Excerpt to read:

X
Business

Kafka: The story so far

Hard problems at scale, the future of application development, and building an open source business. If any of that is of interest, or if you want to know about Kafka, real-time data, and streaming APIs in the cloud and beyond, Jay Kreps has some thoughts to share.
Written by George Anadiotis, Contributor
learn-kafka.jpg

If you want to know about real time data processing, you should know about Kafka. If you want to know about Kafka, Jay Kreps is your man. Image: Confluent

If you are into real-time data and streaming applications, chances are Apache Kafka is a key component of your architecture. Recently, Confluent, the company built by the creators of Kafka, announced support for Kafka as a managed service in the cloud.

That was a great opportunity to have a long talk with Jay Kreps, Confluent's CEO and co-founder, about everything from the future of application development to the subtle differences in streaming APIs and paradigms.

Tasks:
1. In the Kafka article, what is the name of the company built by the creators of Kafka?
2. Quote the Kafka article starting at the words "If you want to know about real" and ending after the words "in the cloud.".
3. Continue the Kafka article from the point where it stops.
The data that follows comes from a different source than the Kafka article.

Information supplied:
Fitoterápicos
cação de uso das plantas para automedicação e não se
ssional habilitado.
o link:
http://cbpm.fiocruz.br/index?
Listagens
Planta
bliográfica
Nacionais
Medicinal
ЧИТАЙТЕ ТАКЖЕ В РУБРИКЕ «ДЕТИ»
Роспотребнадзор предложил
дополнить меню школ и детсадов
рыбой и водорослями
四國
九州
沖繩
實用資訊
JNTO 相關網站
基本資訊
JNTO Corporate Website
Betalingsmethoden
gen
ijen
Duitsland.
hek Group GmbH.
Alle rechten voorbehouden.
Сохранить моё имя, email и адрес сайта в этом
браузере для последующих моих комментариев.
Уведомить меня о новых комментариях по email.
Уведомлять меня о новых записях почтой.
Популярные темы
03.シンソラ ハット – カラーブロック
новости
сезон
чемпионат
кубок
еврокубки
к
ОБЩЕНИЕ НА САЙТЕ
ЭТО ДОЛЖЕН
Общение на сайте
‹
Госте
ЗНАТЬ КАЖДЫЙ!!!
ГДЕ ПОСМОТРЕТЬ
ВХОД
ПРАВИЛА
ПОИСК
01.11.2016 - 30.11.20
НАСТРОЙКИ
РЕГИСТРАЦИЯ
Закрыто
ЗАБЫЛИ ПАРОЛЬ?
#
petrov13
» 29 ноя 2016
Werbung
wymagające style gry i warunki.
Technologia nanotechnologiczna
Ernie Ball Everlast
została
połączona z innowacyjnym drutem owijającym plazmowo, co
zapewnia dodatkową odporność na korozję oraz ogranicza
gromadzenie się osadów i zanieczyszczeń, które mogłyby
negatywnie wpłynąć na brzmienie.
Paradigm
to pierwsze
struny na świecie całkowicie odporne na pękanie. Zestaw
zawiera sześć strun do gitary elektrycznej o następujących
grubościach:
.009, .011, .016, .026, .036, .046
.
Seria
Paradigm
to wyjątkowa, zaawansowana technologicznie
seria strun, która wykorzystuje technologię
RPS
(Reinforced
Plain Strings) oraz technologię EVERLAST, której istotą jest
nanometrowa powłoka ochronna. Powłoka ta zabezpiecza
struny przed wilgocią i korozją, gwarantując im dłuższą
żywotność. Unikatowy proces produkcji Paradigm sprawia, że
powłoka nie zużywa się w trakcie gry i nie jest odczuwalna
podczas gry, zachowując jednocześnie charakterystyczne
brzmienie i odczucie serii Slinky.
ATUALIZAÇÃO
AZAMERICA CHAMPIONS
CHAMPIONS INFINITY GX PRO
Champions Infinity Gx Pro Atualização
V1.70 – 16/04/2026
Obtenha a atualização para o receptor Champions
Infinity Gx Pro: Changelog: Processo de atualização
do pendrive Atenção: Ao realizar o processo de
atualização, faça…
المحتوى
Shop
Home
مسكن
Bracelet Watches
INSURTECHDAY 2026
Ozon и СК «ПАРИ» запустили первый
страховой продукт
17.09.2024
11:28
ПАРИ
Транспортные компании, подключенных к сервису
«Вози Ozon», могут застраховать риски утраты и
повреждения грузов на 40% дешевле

---

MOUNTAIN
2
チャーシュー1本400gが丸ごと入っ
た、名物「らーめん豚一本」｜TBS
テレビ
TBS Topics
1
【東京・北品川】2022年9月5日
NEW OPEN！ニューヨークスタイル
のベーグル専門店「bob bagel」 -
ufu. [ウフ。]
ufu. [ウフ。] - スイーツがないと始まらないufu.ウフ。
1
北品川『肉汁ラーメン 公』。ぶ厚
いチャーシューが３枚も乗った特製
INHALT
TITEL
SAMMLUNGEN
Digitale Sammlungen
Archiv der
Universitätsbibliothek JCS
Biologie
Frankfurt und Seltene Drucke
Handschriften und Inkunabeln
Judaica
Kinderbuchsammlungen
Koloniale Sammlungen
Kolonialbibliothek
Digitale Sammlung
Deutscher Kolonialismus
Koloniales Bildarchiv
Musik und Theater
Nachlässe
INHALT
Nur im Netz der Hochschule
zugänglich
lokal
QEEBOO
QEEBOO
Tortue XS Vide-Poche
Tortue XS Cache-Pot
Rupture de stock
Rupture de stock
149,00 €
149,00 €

* * *

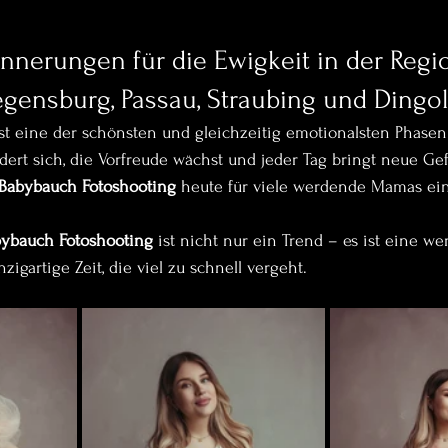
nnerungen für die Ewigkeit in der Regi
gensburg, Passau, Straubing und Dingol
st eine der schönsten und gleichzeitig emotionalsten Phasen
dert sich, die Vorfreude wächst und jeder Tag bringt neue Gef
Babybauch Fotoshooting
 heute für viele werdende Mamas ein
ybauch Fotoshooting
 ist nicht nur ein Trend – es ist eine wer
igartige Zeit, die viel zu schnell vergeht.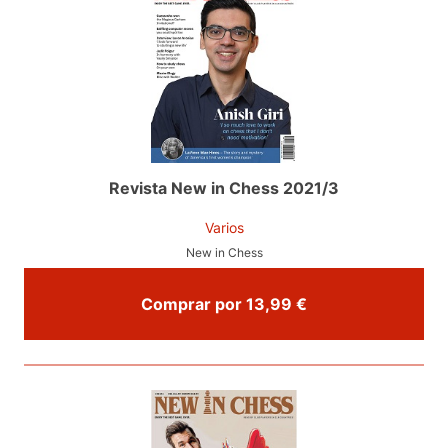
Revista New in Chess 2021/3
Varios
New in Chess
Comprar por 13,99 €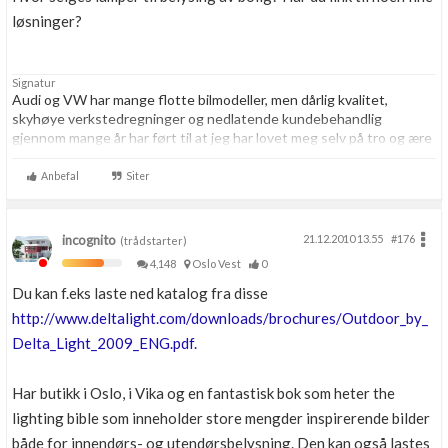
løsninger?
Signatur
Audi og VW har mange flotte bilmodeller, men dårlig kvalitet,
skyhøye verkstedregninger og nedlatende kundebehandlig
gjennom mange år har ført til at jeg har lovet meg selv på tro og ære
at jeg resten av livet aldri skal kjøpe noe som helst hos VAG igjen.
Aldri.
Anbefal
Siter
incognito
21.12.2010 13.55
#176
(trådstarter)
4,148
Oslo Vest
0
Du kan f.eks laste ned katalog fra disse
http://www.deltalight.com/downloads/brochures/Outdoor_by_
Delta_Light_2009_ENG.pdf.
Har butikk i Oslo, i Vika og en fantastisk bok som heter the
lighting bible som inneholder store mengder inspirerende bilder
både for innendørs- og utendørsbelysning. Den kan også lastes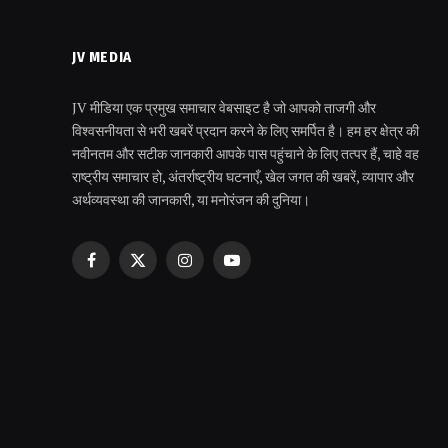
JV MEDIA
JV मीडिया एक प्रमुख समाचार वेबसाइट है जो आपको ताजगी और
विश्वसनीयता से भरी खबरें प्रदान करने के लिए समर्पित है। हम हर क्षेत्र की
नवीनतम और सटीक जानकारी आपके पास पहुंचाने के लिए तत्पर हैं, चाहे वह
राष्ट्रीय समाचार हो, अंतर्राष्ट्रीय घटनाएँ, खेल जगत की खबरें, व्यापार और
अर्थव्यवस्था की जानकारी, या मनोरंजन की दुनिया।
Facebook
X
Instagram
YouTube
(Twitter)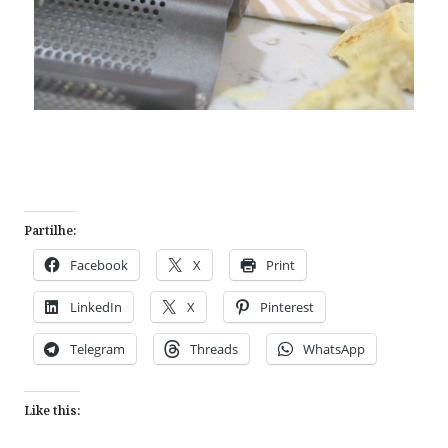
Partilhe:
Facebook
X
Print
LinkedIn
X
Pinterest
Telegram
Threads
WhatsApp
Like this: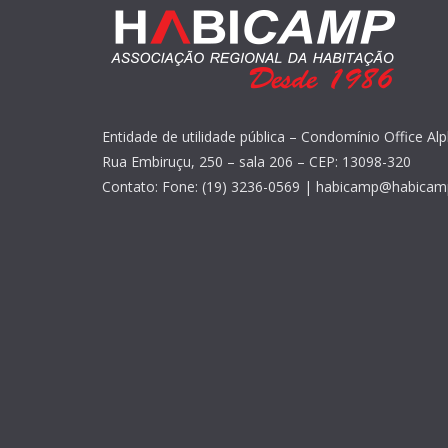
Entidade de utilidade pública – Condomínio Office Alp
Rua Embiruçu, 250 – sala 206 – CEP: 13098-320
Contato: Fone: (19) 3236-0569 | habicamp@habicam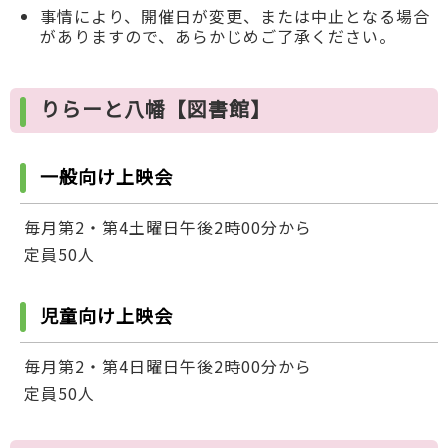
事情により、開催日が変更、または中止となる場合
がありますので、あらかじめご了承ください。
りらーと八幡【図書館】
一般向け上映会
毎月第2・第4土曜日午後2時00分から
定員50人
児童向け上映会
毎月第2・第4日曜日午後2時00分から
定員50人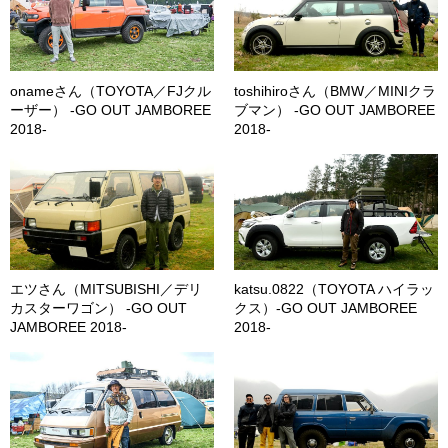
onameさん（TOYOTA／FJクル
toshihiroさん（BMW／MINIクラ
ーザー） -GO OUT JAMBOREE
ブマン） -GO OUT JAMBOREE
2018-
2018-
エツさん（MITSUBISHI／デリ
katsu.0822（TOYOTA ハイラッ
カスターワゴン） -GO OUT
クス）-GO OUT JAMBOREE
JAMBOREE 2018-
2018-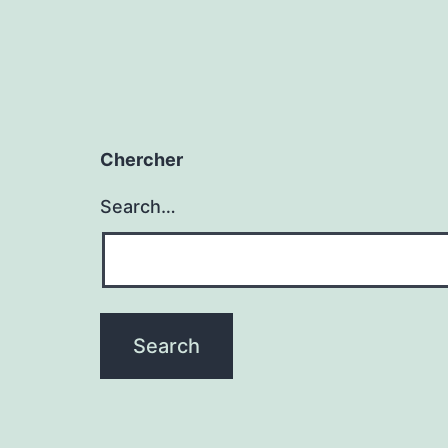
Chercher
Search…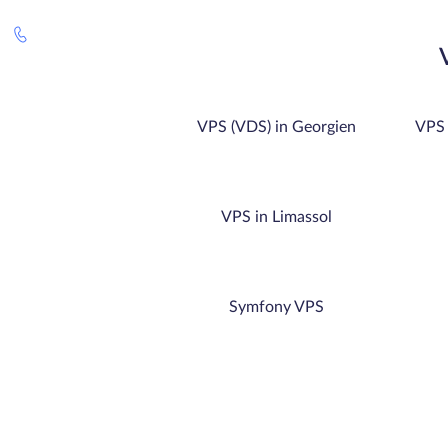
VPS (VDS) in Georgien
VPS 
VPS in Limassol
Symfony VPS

Answers for each item:
1. Confluent

2.
If you want to know about real time data processing, you should know about Kafka. If you want to know about Kafka, Jay Kreps is your man. Image: Confluent

If you are into real-time data and streaming applications, chances are Apache Kafka is a key component of your architecture. Recently, Confluent, the company built by the creators of Kafka, announced support for Kafka as a managed service in the cloud.

3.
Whether you're a streaming enthusiast or wondering what all the fuss is about, you will most likely find something of interest here.

Be kind, rewind

Let's take it from the start. Kreps, together with co-founders Neha Narkhede and Jun Rao, started working on Kafka in 2008, while they were all LinkedIn employees. The problem they were trying to solve was dealing with continuous streams of data.

"Very little data is batch in nature," says Kreps. "Data in real life is not produced when the sun goes up or down -- when your business is digital data keeps coming all the time".

Pretty much every business is digital today, but the difference is LinkedIn's core is digital and its needs and scale were already an order of magnitude beyond that of ordinary businesses back then. So Kreps and his team hit that problem before others did.

LinkedIn had some infrastructure for transactional processing in place, plus infrastructure for analytical processing, consisting of standard components for those stacks, such as Oracle, Hadoop, and Key-value stores.

"We could do processing in a few milliseconds and analysis as fast as we do today, but the in-between was missing," says Kreps.

LinkedIn had a messaging layer that allowed applications built on top of that infrastructure to communicate, and it wanted to make this the center of application development.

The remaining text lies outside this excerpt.